Sunday 23 January 2011

To Have and To Have Not




This week's posting is based on one of my new 2011 activities of learning Finnish - to be ultimately able to read the epic works like the Kalevala. One of my "text books" for this is the actual grammar J.R.R. Tolkien used when he discovered Finnish - C. N. Eliot's Finnish Grammar. In a letter to W.H. Auden in 1955 Tolkien described his discovery of Finnish “It was like discovering a complete wine-filled cellar filled with bottles of an amazing wine of a kind and flavor never tasted before. It quite intoxicated me. . .”

Well, I am currently enjoying the same intoxication - it is indeed the Everest of language learning!

One of the things I most enjoy about learning and trying to "live inside" languages - is looking at parallels and patterns among seemingly disparate languages. And I have discovered a shared pattern in three of the languages I am studying/have studied over the years - Welsh, Russian and now Finnish and that is there is no seperate verb "to have" in these languages.

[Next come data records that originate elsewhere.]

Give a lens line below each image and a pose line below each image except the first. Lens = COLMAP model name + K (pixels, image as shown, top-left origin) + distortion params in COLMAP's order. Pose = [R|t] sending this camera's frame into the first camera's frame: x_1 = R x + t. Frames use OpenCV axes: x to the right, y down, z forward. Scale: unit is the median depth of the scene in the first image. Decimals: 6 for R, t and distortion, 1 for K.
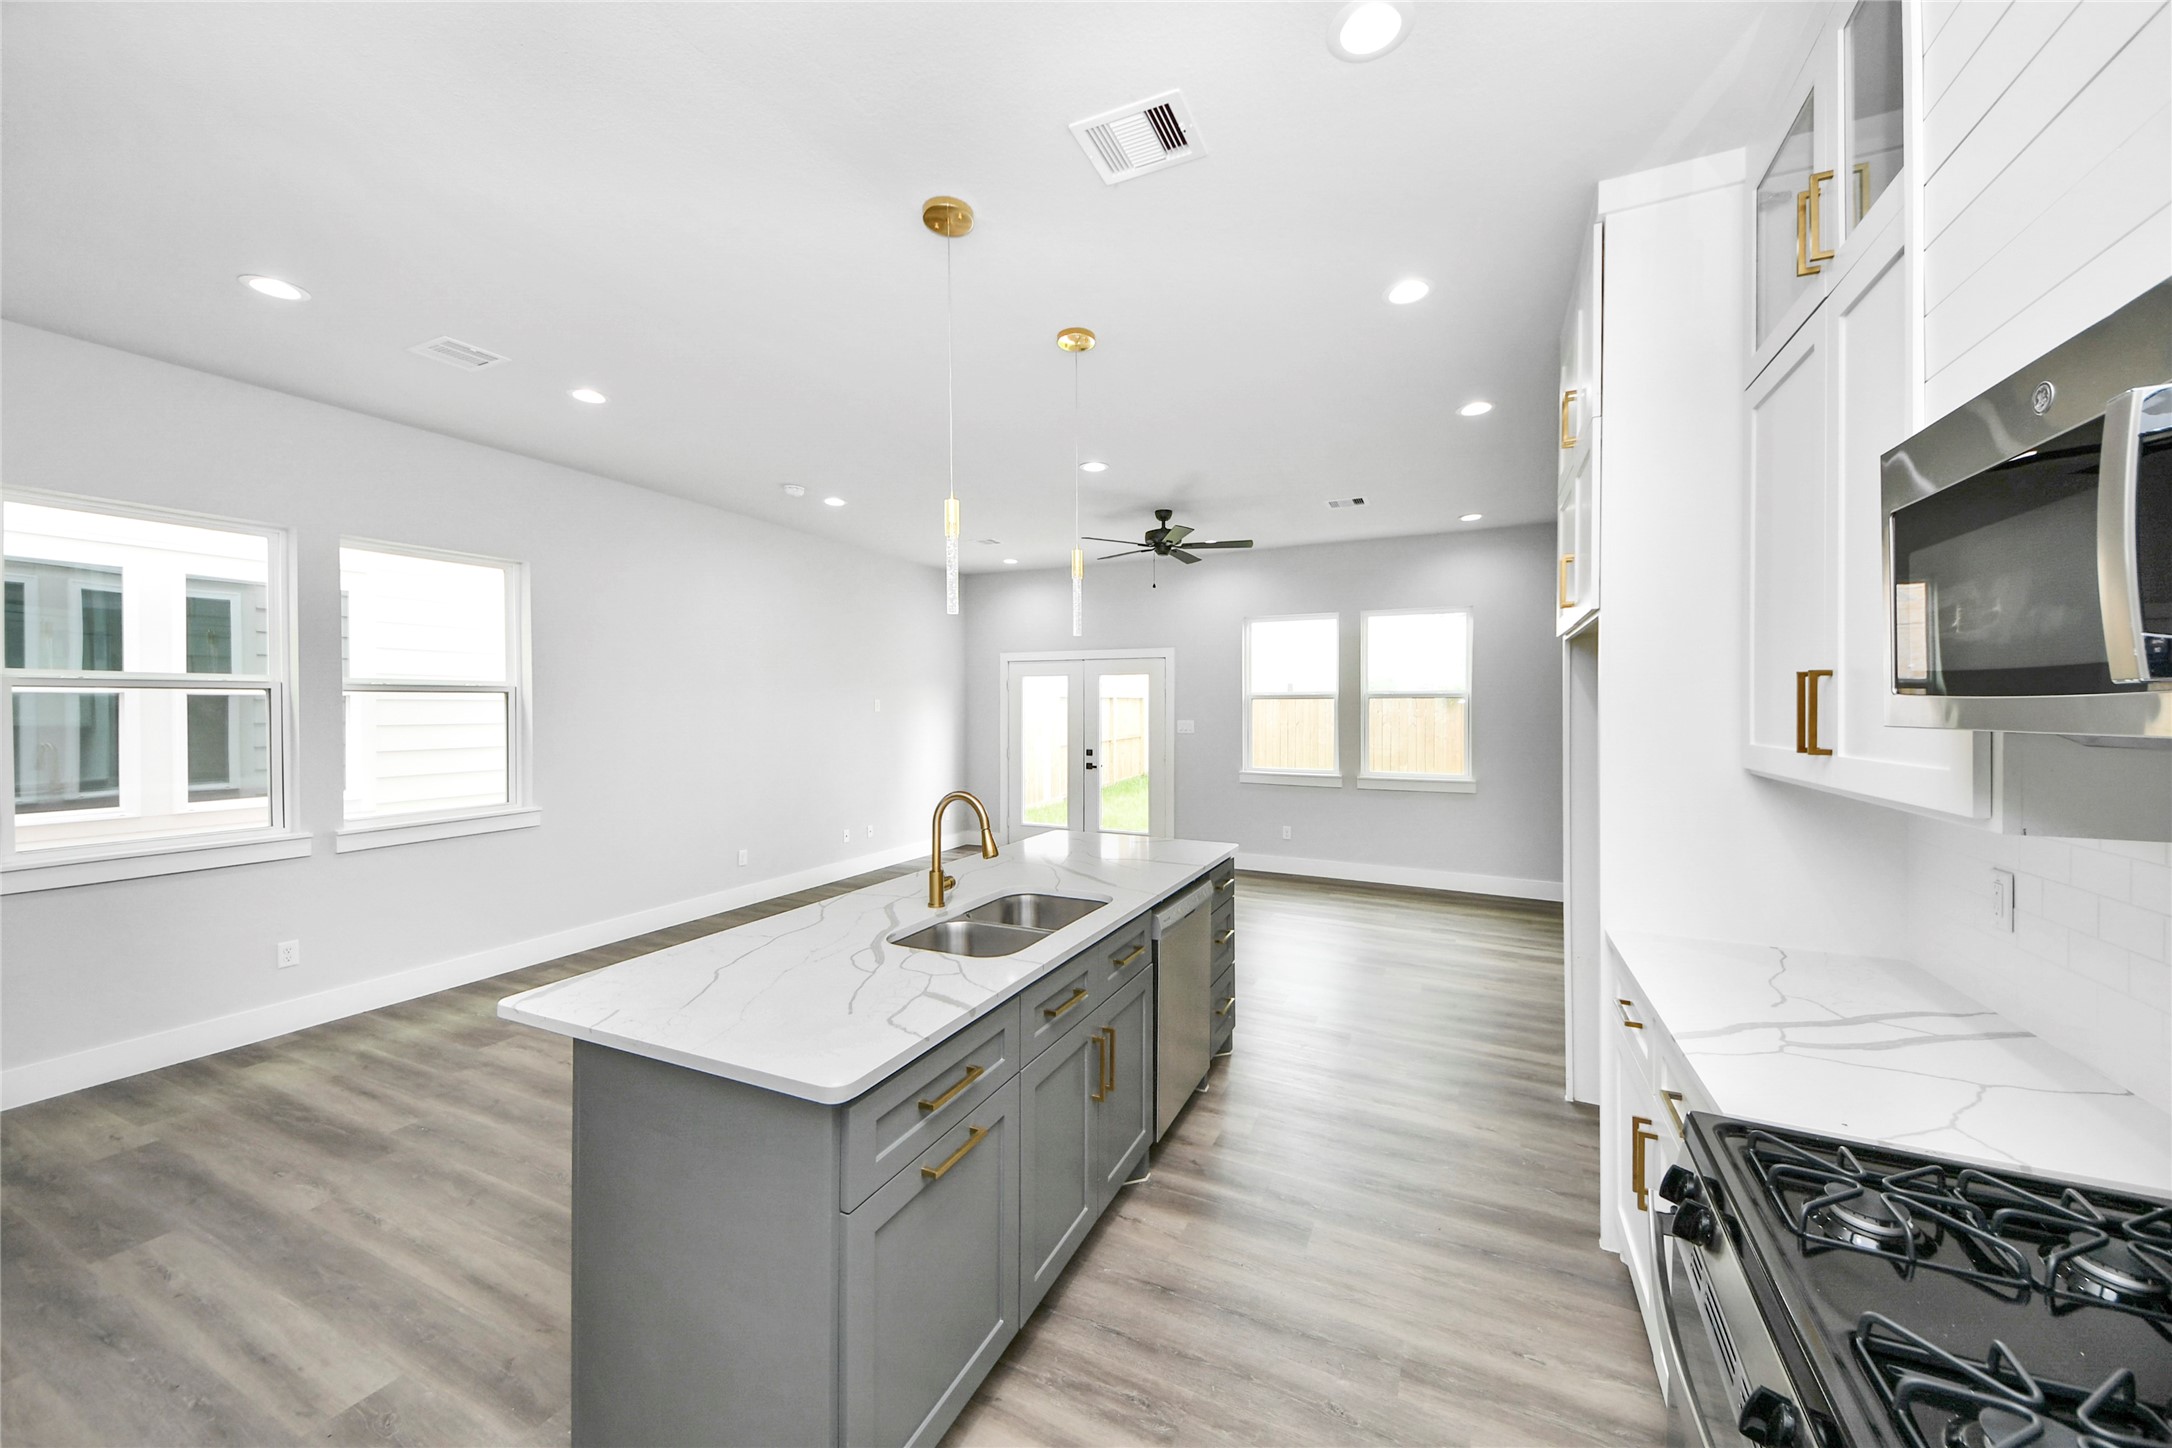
lens RADIAL K [[784.8, 0, 1079.6], [0, 784.8, 708.0], [0, 0, 1]] dist [0.014302, -0.006476]
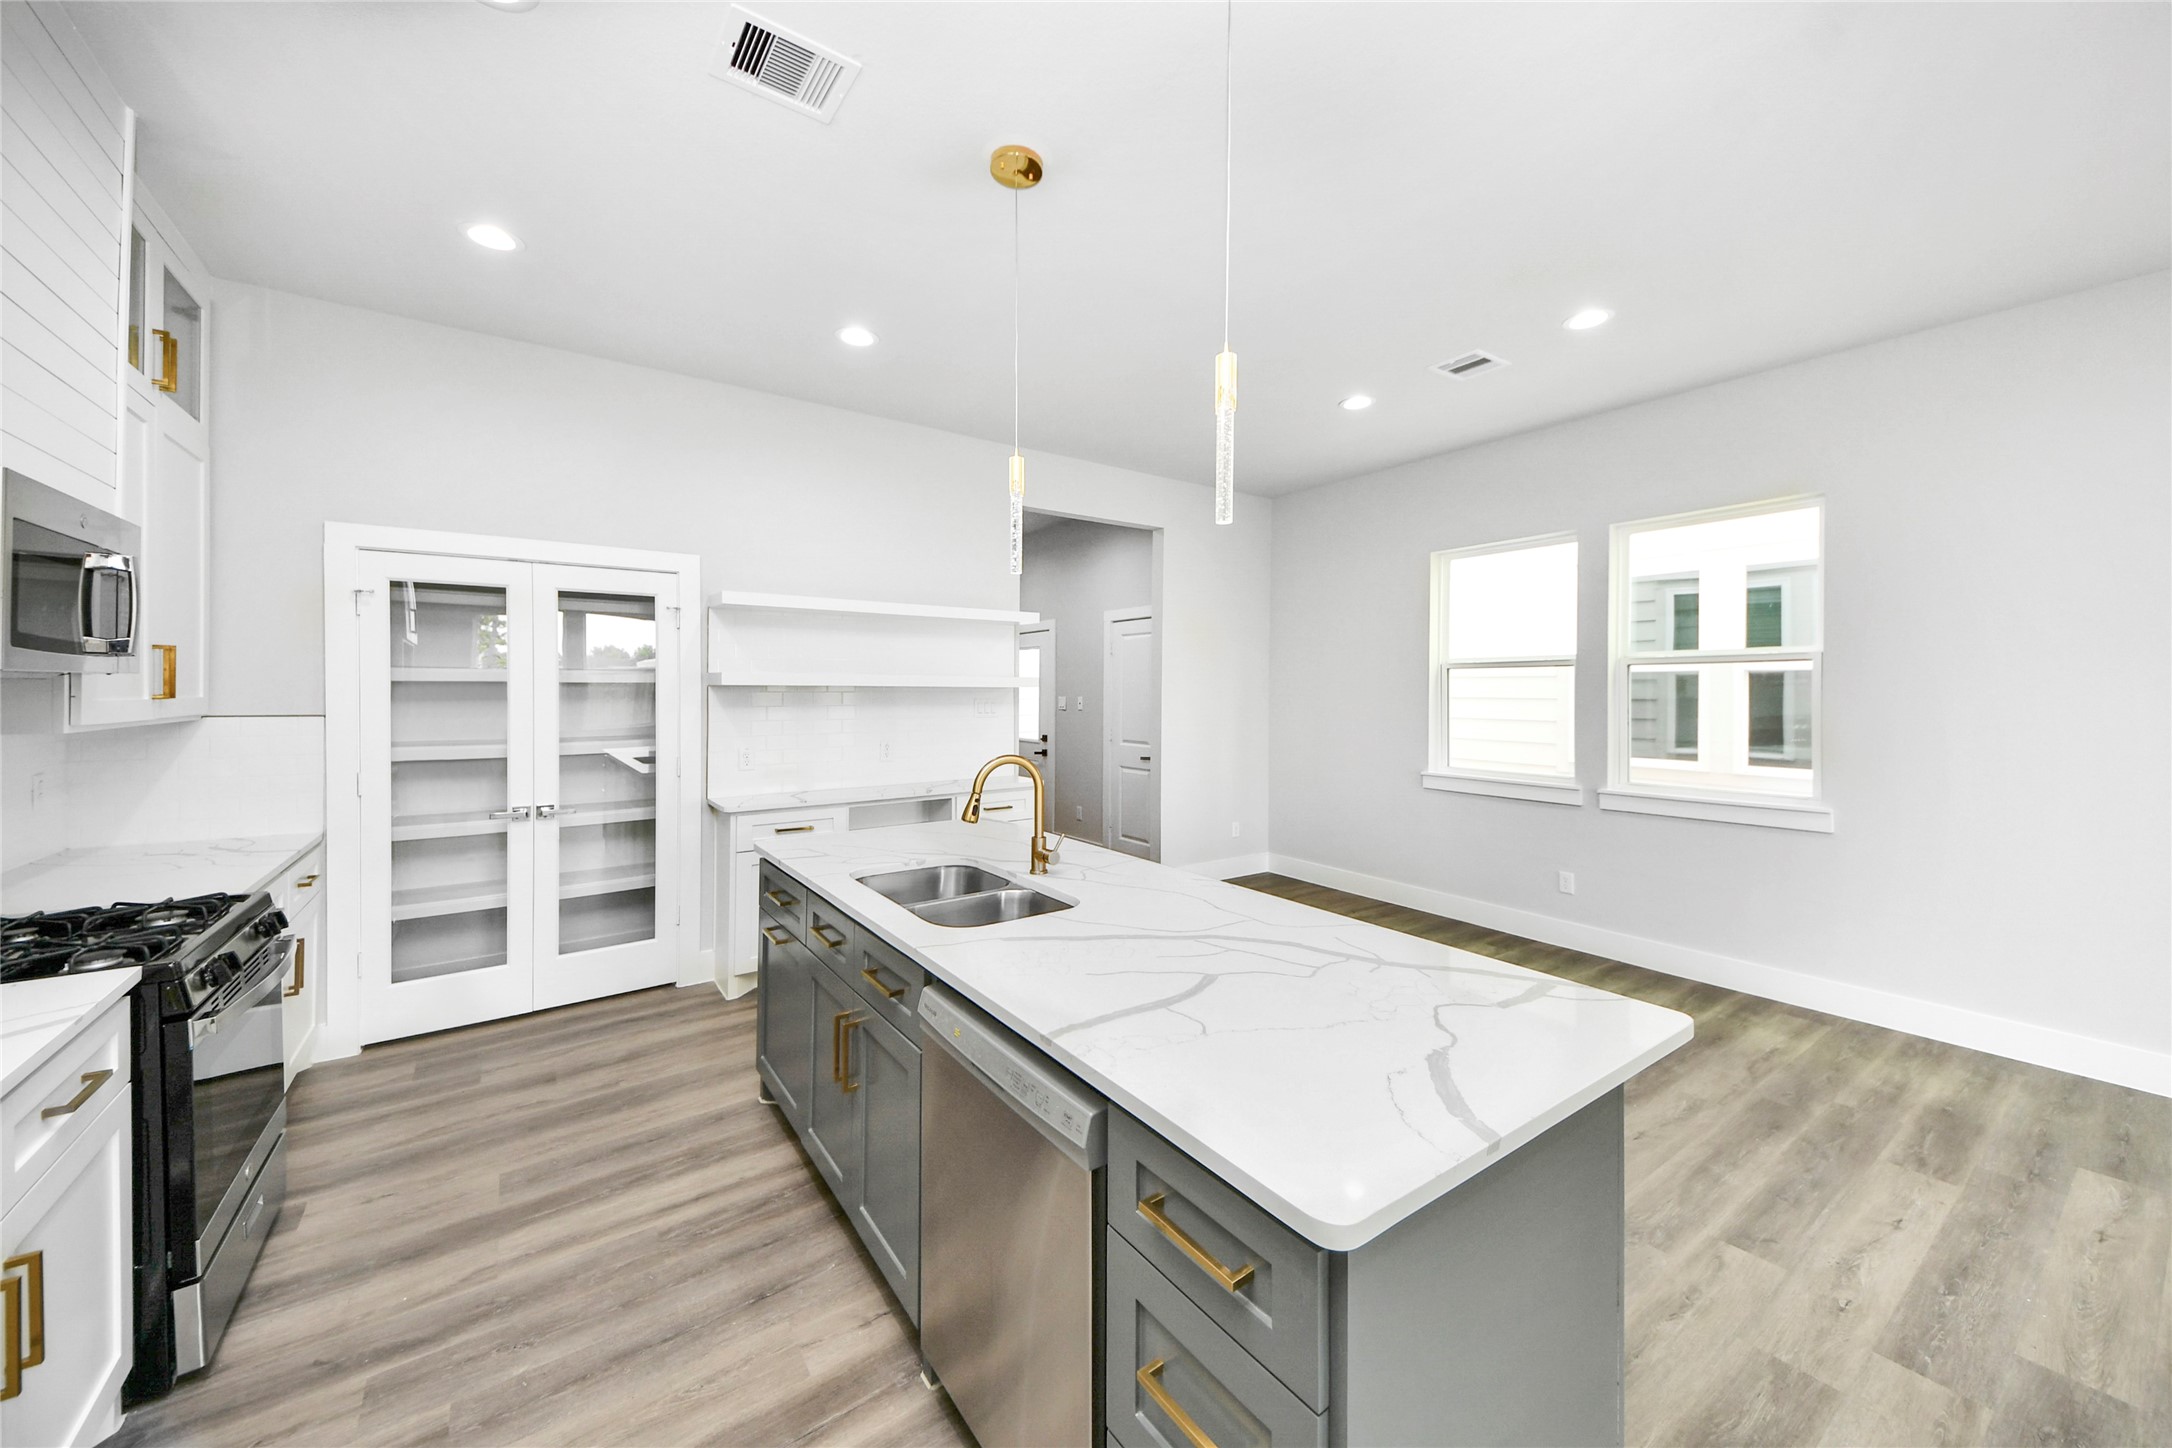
lens RADIAL K [[784.8, 0, 1084.8], [0, 784.8, 704.4], [0, 0, 1]] dist [0.014302, -0.006476]
pose [[-0.460232, 0.014210, -0.887685, 0.295173], [-0.005529, 0.999807, 0.018872, 0.016713], [0.887782, 0.013594, -0.460064, 0.702308]]
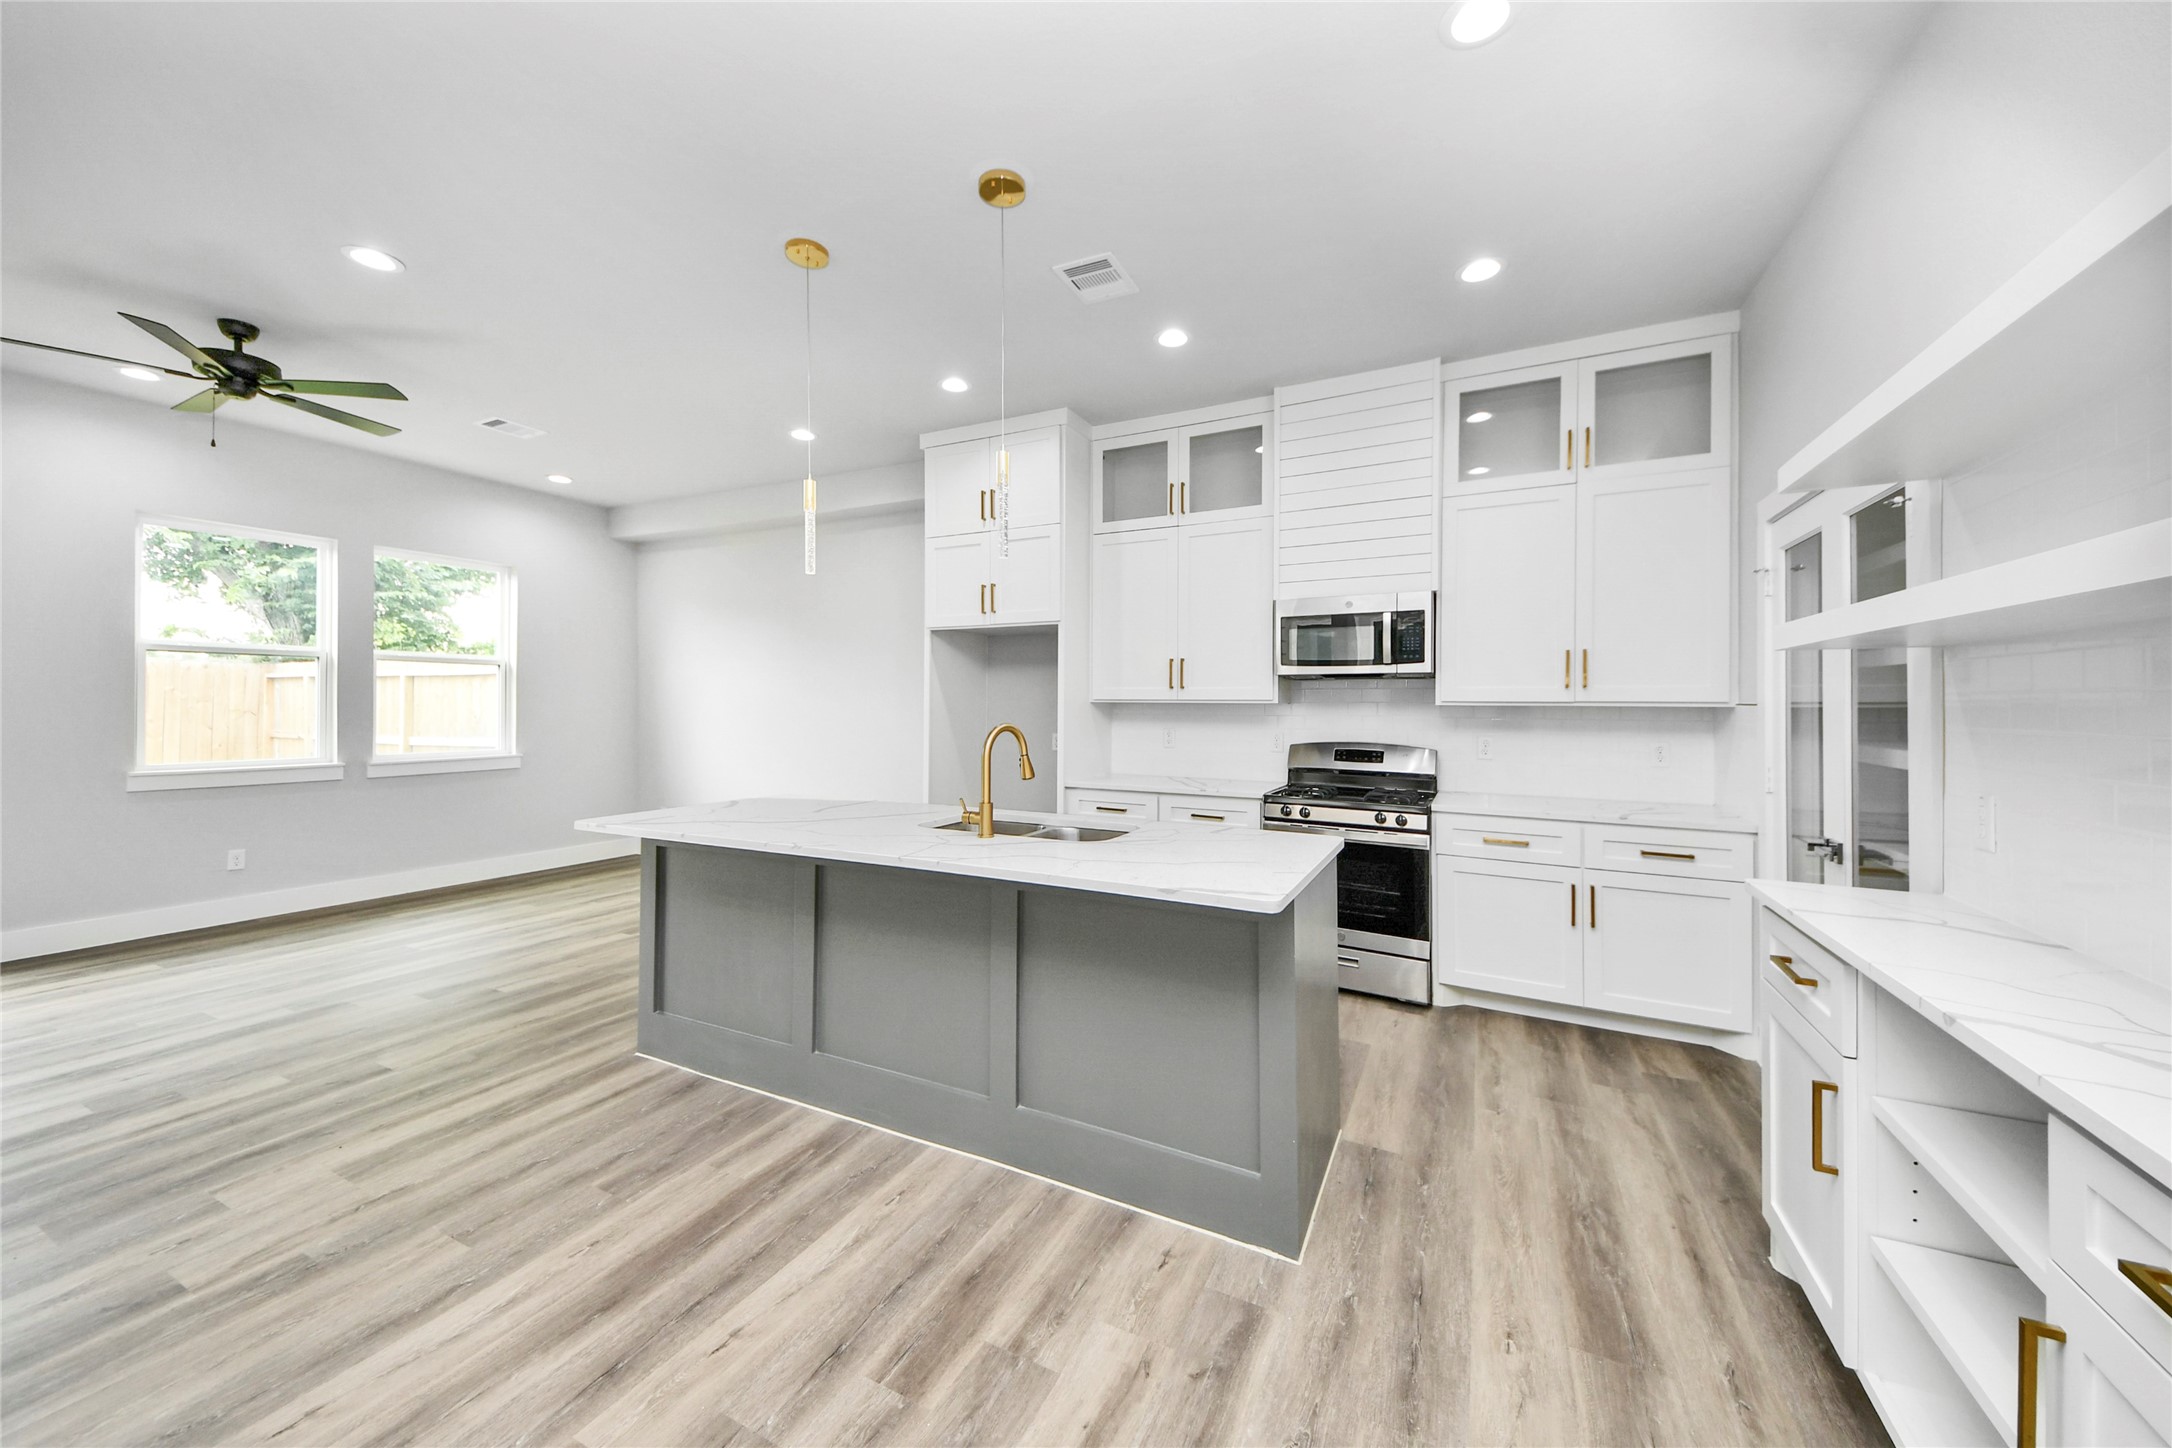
lens RADIAL K [[784.8, 0, 1099.2], [0, 784.8, 707.8], [0, 0, 1]] dist [0.014302, -0.006476]
pose [[-0.001033, -0.003659, 0.999993, -0.569682], [-0.001131, 0.999993, 0.003658, 0.042276], [-0.999999, -0.001127, -0.001037, 0.404296]]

In Finnish one forms the the concept of "to have" with the verb to be (olla) together with the endings -lla/-lla which is the ending for the adessive case added to the word which indicates what the person has. So to say "I have" it would be Minulla on (lit There is to me....)

Meilla on nelja viikoa lomaa - We have four week's holiday

In Welsh, the construction is very similar...

Mae car gyda fi - I have a car (Lit - There is a car to me)
Mae digon o datws gyda fi - I have got pleny of potatoes

In Welsh, the possession is expressed by the word -gyda (in North Wales it is gan) which mean "with"

In Russian, the verb to be is again used in the construction to expressed the idea of "to have" - with the translation essentially being "by you there is...")

У брата есть машина - (My) brother has a car (lit By brother is a car)
У вас есть чаи? Do you have tea? (By you is there tea)

So three languages no specific verb to have and each using a construction with the verb to be and either an ending or preposition construction.

Three languages each sharing a similar pattern and I am sure there are more (I believe Persian has a similar construction!). This is an ongoing investigation and like Bogie above I will be sleuthing out more connections in this exciting web of language!!! Suggestions please!!!!